Historically, the concept of consumer defense was rooted in the concept of caveat emptor, or buyer beware. As far back as the Greek and Roman eras, this principle was used to regulate marketplace transactions. In that context, the buyer took the risk of buying foods or other goods that could cause illness, death, or property loss.
As modern industrial civilization developed, the principle of “measure for measure” began to play an important role in the commercial world, as producers aimed to provide consumers with a good or service that was worth the price. By ensuring that the price of a product was reasonable, and by requiring producers to offer quality and safety, this principle helped ensure that consumers were protected against fraudulent, misleading, or grossly deceptive practices.
Today, the concept of consumer defense has evolved from a simple legal framework to a more complex model that takes into account the broader social context of consumer commercial transactions. This approach, drawing on scholarship in the fields of technology, social change, and law, identifies three basic types of constraints to consumer behavior: legal, technical, and social.
In addition, it identifies the various types of consumer protections that exist and examines how they interact and influence each other. It then offers a set of policy recommendations and strategies for addressing consumer harms at a local level.
The first Article of the Constitution of Peru (Article 57) states that defence of the human person and respect for their dignity are the supreme goals of society and the State. It is this principle that should be the basis of any governmental consumer protection policy, including the laws passed by legislatures and regulations passed by administrative bodies.
This Article also establishes that the right to information is a core element of consumer protection, and that the content of such promises must be made transparent for vulnerable consumers.
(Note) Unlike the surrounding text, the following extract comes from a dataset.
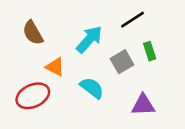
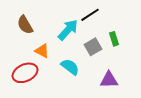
black line: (133, 20) -> (90, 15), moved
This right is particularly important for the protection of children and adolescents, as they are more susceptible to being misled or manipulated by marketing materials.
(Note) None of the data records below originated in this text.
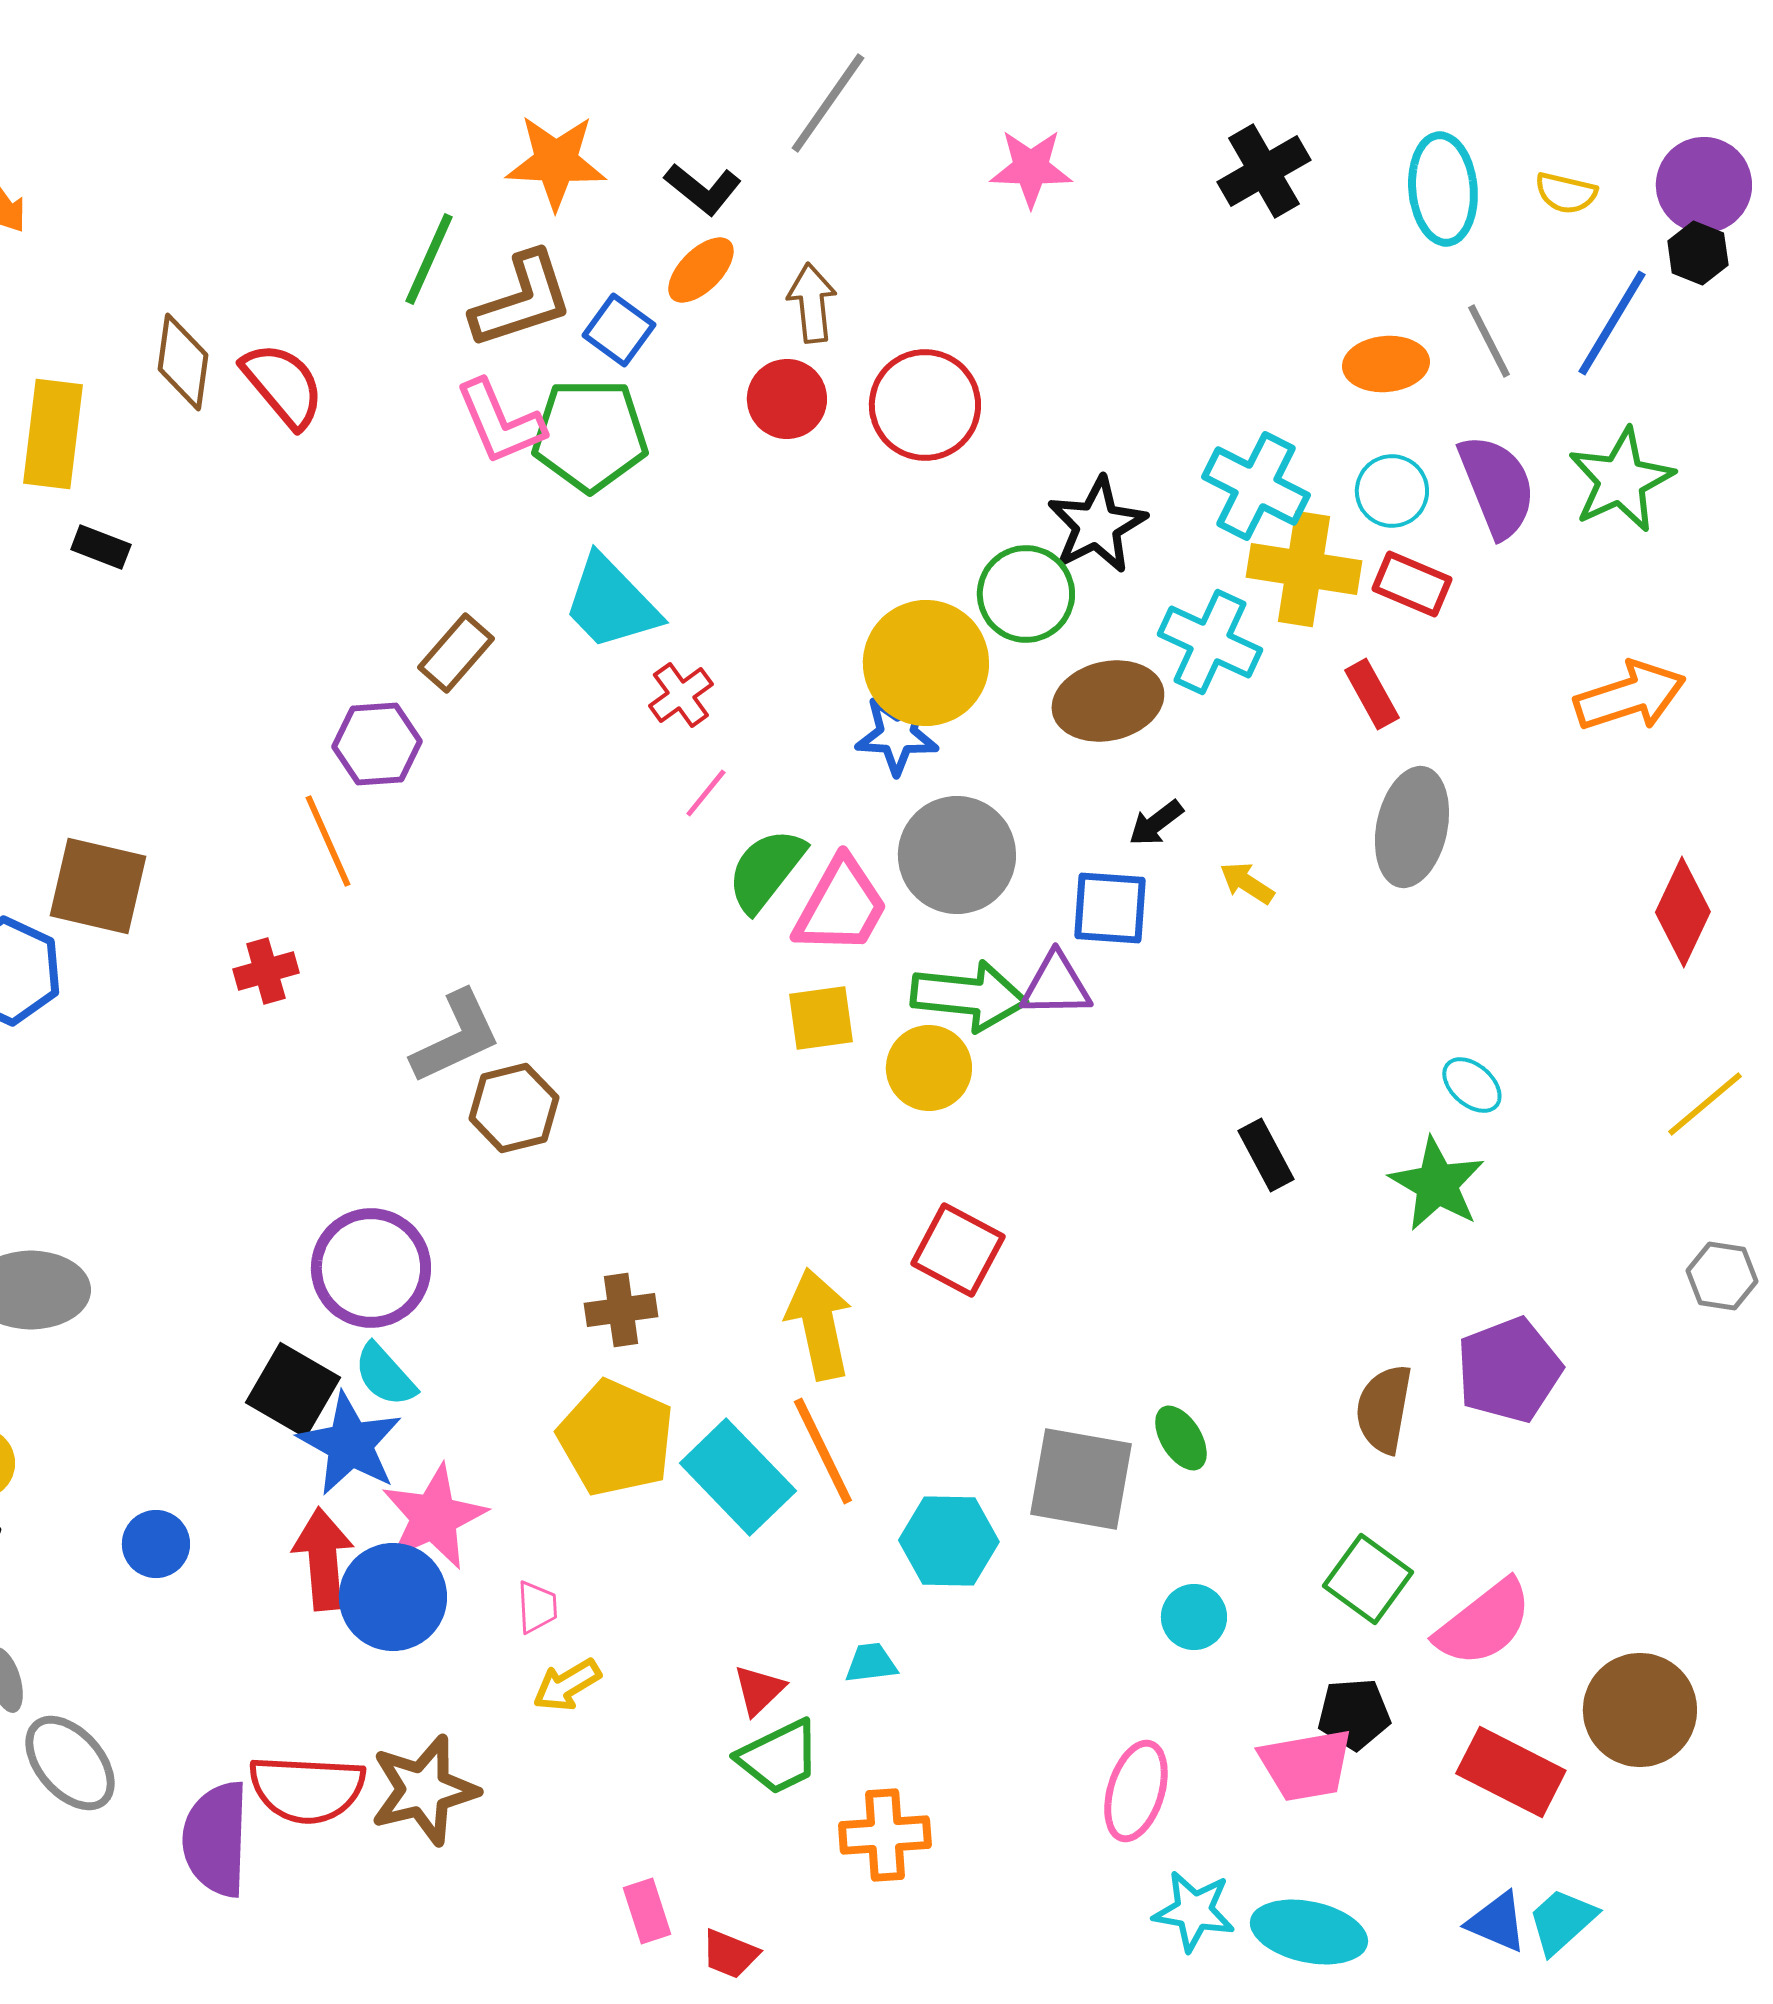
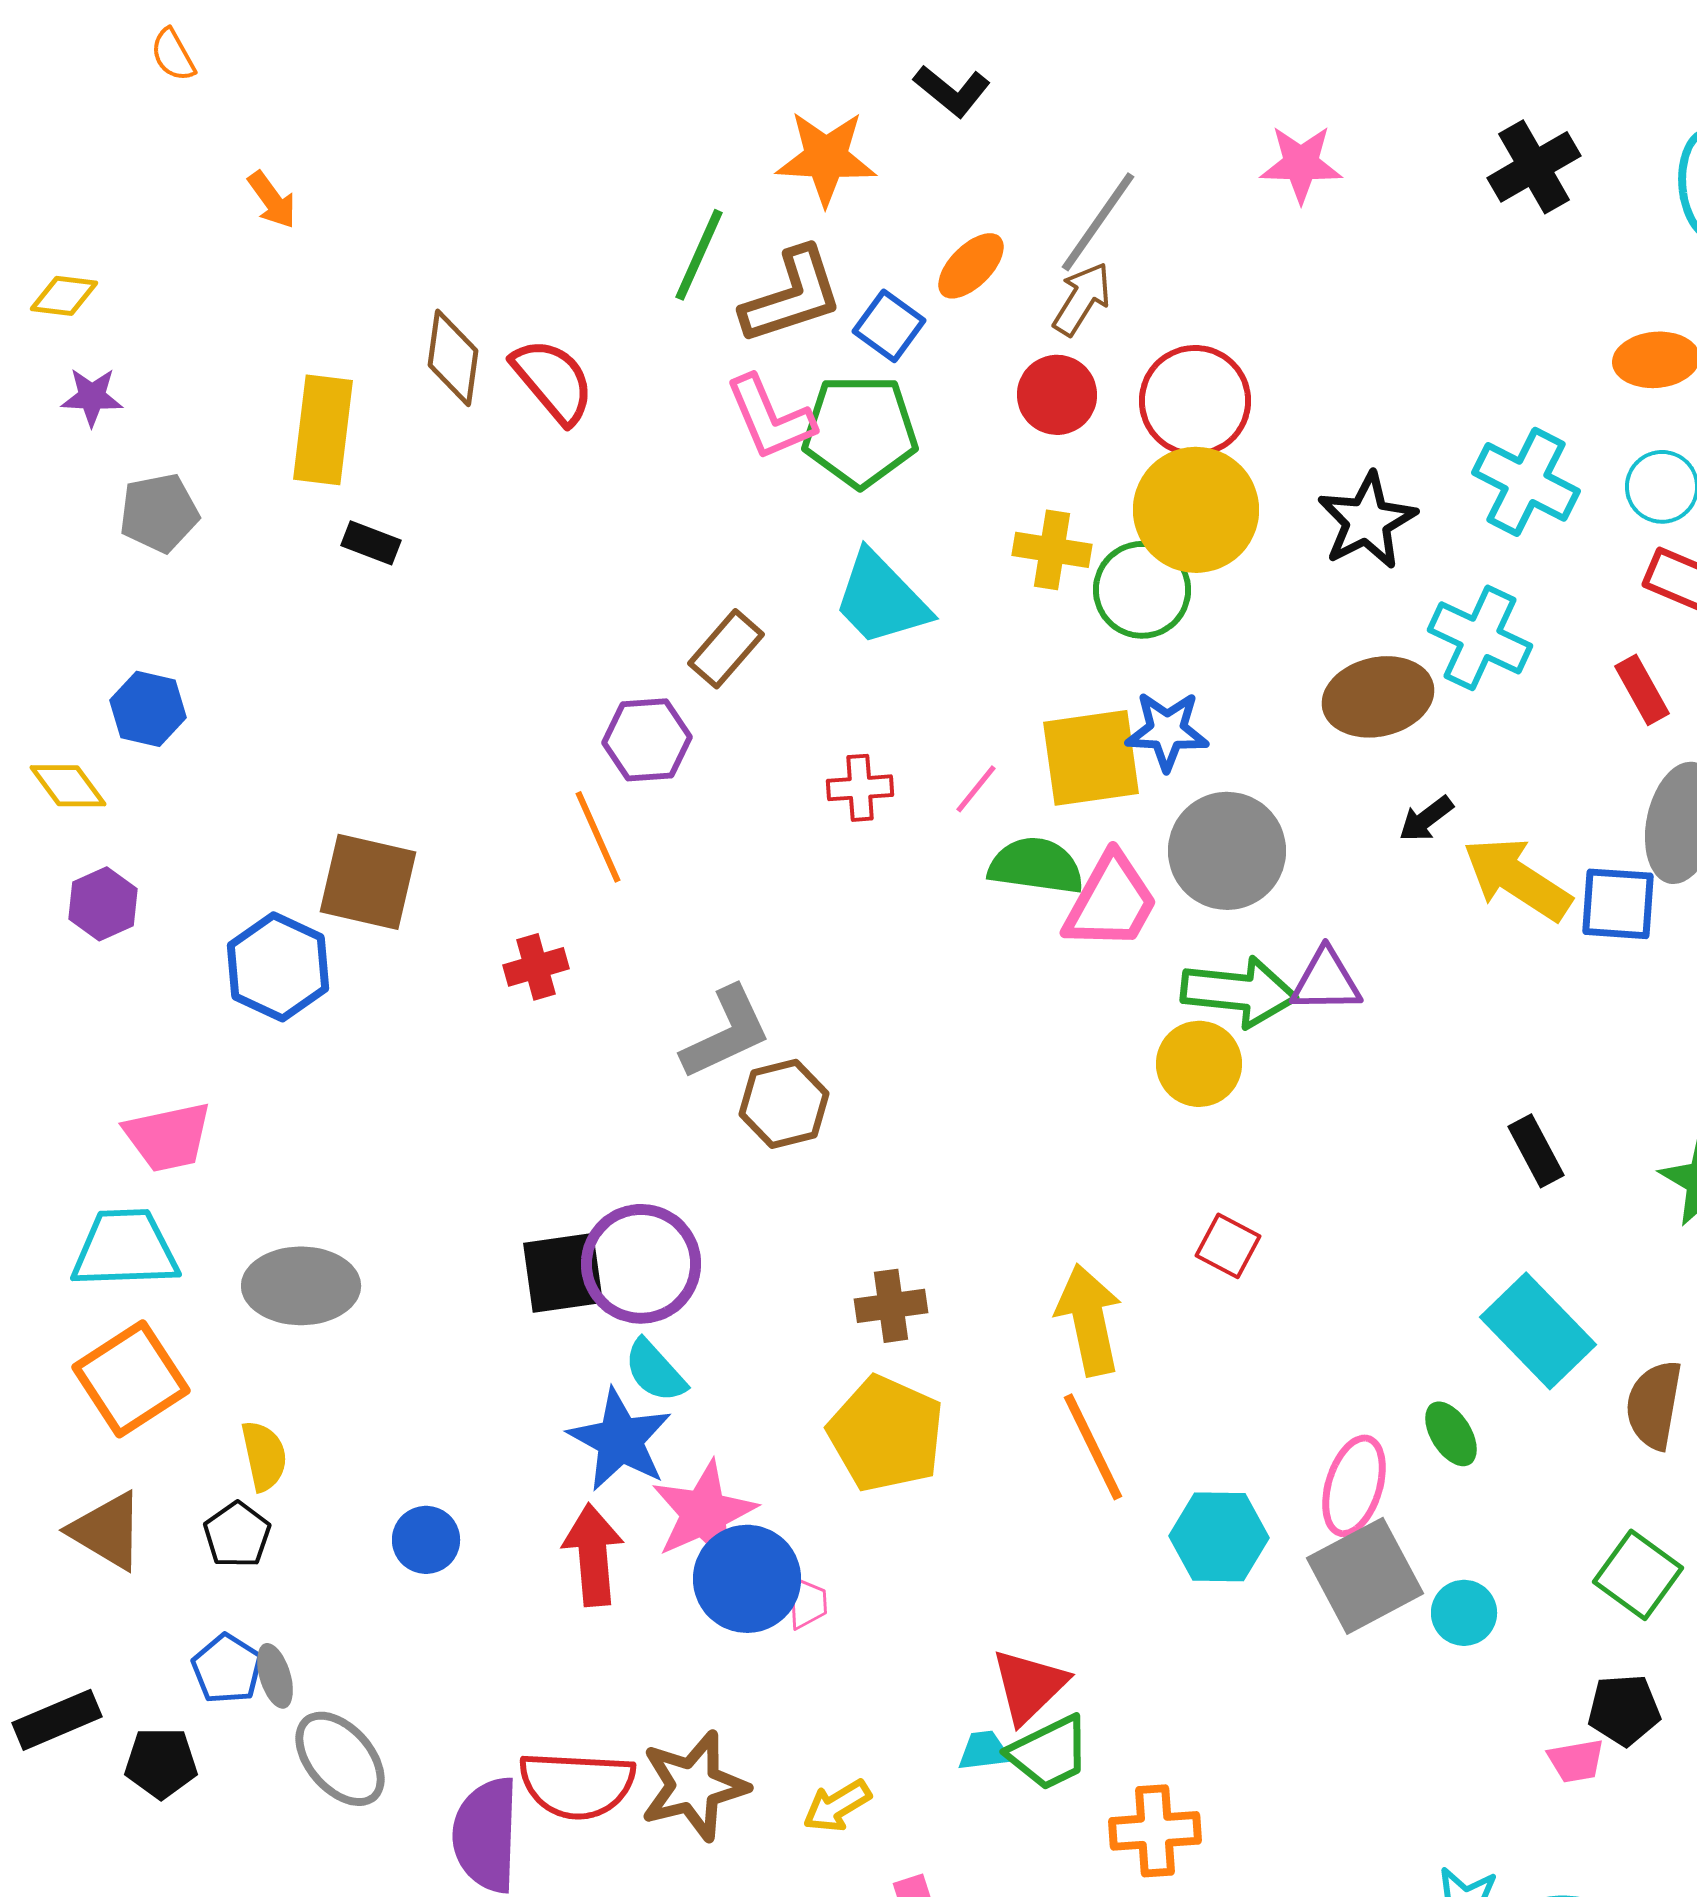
gray line: (828, 103) -> (1098, 222), moved
black L-shape: (703, 189) -> (952, 91), moved
brown arrow: (812, 303) -> (1082, 299), turned 38
yellow cross: (1304, 569) -> (1052, 550), moved, size x0.7
green circle: (1026, 594) -> (1142, 590), moved
yellow circle: (926, 663) -> (1196, 510), moved
red cross: (681, 695) -> (860, 788), moved, turned 32
green semicircle: (766, 870) -> (1036, 866), turned 60
yellow arrow: (1247, 883) -> (1517, 879), size x2.0
blue square: (1110, 908) -> (1618, 904), moved
yellow square: (821, 1018) -> (1091, 758), moved, size x1.5
red square: (958, 1250) -> (1228, 1246), size x0.7
black square: (293, 1390) -> (563, 1273), moved, turned -38
cyan rectangle: (738, 1477) -> (1538, 1331), moved
gray square: (1081, 1479) -> (1365, 1576), moved, turned -38
blue circle: (393, 1597) -> (747, 1579), moved
cyan trapezoid: (871, 1663) -> (984, 1751), moved
yellow arrow: (567, 1685) -> (837, 1806), moved
red triangle: (759, 1690) -> (1029, 1686), size x1.5
pink trapezoid: (1306, 1765) -> (1576, 1761), size x0.6
pink ellipse: (1136, 1791) -> (1354, 1486), moved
Moreover, this right requires producers to make their promises clear and publicize them in a variety of ways. This includes advertising, sales assistance, displays and labels, try-out periods, and testing with third parties.
Suppression of Choice:
Many restrictions on consumer freedoms, such as those that require government certification or licensing, reduce choices for consumers and thereby make them worse off.
In the United States, for example, federal regulations restrict the sale of some drugs that are not FDA-approved, and licensing restrictions limit the sales of certain products or services.
These kinds of laws are often called “banned-until-permitted” because they prevent producers from selling their goods and services until they have received government approval. This practice makes consumers worse off because it limits their choices, resulting in poorer outcomes.